Bei einem Großteil der erfassten Sozialindikatoren ist die Lage vergleichsweise gut. Zwar leben Zuwanderer auch in Deutschland häufiger in relativer Armut als im Inland geborene Menschen (21,7 Prozent gegenüber 16,4 Prozent). In den meisten anderen OECD-Ländern ist das Armutsrisiko aber deutlich stärker bei den Zuwanderern konzentriert.

Gemischt ist die Situation bei der Einstellung zum Aufnahmeland. So geben 83,3 Prozent der im Ausland Geborenen an, dass sie sich eng oder sehr eng mit Deutschland verbunden fühlen.
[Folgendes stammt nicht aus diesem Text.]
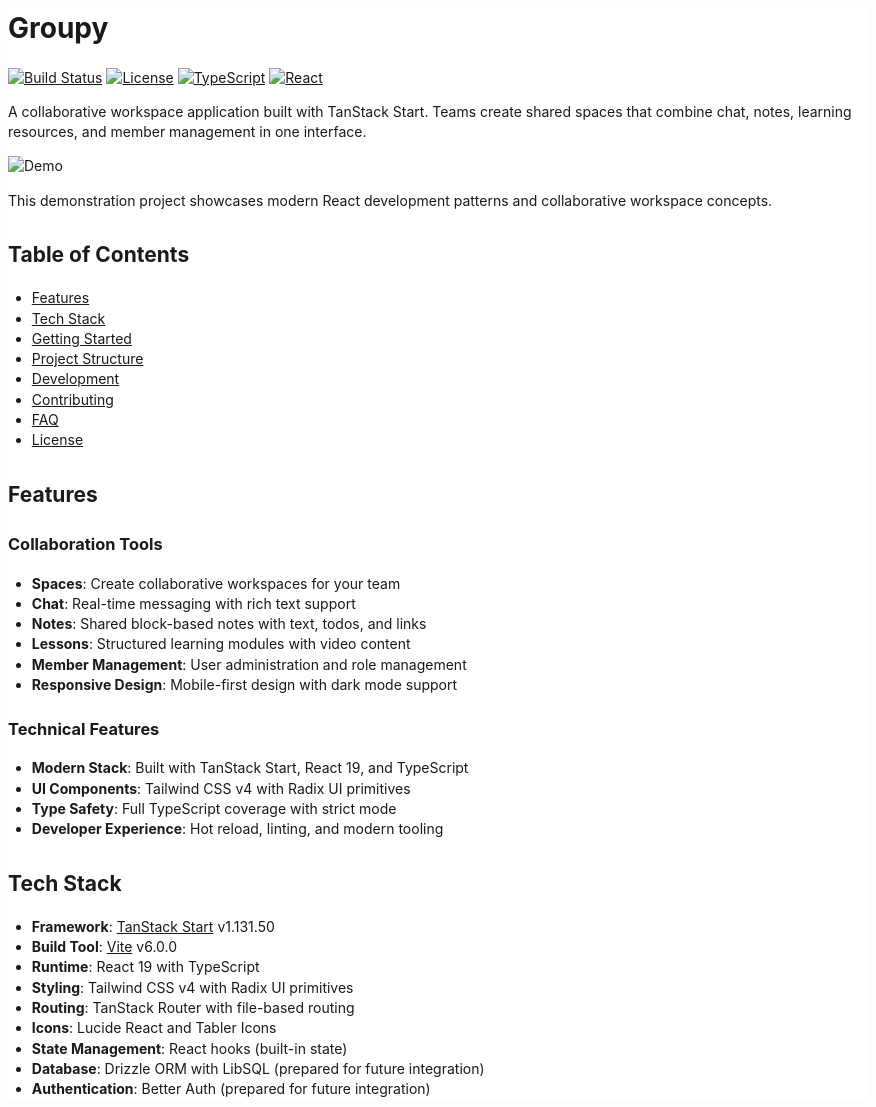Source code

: # Groupy

[![Build Status](https://img.shields.io/badge/build-passing-brightgreen)](https://github.com/yourusername/groupy)
[![License](https://img.shields.io/badge/license-MIT-blue)](LICENSE)
[![TypeScript](https://img.shields.io/badge/TypeScript-blue)](https://www.typescriptlang.org/)
[![React](https://img.shields.io/badge/React-20232A?style=for-the-badge&logo=react&logoColor=61DAFB)](https://reactjs.org/)

A collaborative workspace application built with TanStack Start. Teams create shared spaces that combine chat, notes, learning resources, and member management in one interface.

![Demo](https://via.placeholder.com/800x400/1a1a1a/ffffff?text=Group+Collaboration+Hub+Demo)

This demonstration project showcases modern React development patterns and collaborative workspace concepts.

## Table of Contents

- [Features](#features)
- [Tech Stack](#tech-stack)
- [Getting Started](#getting-started)
- [Project Structure](#project-structure)
- [Development](#development)
- [Contributing](#contributing)
- [FAQ](#faq)
- [License](#license)

## Features

### Collaboration Tools
- **Spaces**: Create collaborative workspaces for your team
- **Chat**: Real-time messaging with rich text support
- **Notes**: Shared block-based notes with text, todos, and links
- **Lessons**: Structured learning modules with video content
- **Member Management**: User administration and role management
- **Responsive Design**: Mobile-first design with dark mode support

### Technical Features
- **Modern Stack**: Built with TanStack Start, React 19, and TypeScript
- **UI Components**: Tailwind CSS v4 with Radix UI primitives
- **Type Safety**: Full TypeScript coverage with strict mode
- **Developer Experience**: Hot reload, linting, and modern tooling

## Tech Stack

- **Framework**: [TanStack Start](https://tanstack.com/start) v1.131.50
- **Build Tool**: [Vite](https://vitejs.dev/) v6.0.0
- **Runtime**: React 19 with TypeScript
- **Styling**: Tailwind CSS v4 with Radix UI primitives
- **Routing**: TanStack Router with file-based routing
- **Icons**: Lucide React and Tabler Icons
- **State Management**: React hooks (built-in state)
- **Database**: Drizzle ORM with LibSQL (prepared for future integration)
- **Authentication**: Better Auth (prepared for future integration)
Im OECD-Vergleich ist das ein eher niedriger Wert. Allerdings ist auch bei der gesamten im Inland geborenen Bevölkerung die Verbundenheit mit Deutschland nicht viel ausgeprägter. 2017 hatten 61 Prozent der Zuwanderer, die mehr als zehn Jahre in Deutschland leben, die deutsche Staatsbürgerschaft erworben. Das ist gegenüber 2006 ein Rückgang um 9,4 Prozentpunkte.

Auch die gegenseitige Wahrnehmung und der Umgang miteinander scheinen sich überwiegend positiv zu entwickeln. Zugewanderte hierzulande sehen sich selbst seltener als ein Ziel von Diskriminierung (elf Prozent) als dies EU-weit der Fall ist (14 Prozent) und auch seltener als noch vor zehn Jahren (minus vier Prozentpunkte). Ebenso sind die Einstellungen von in Deutschland Geborenen gegenüber Migranten positiver als noch vor zehn Jahren und positiver als im EU-Schnitt.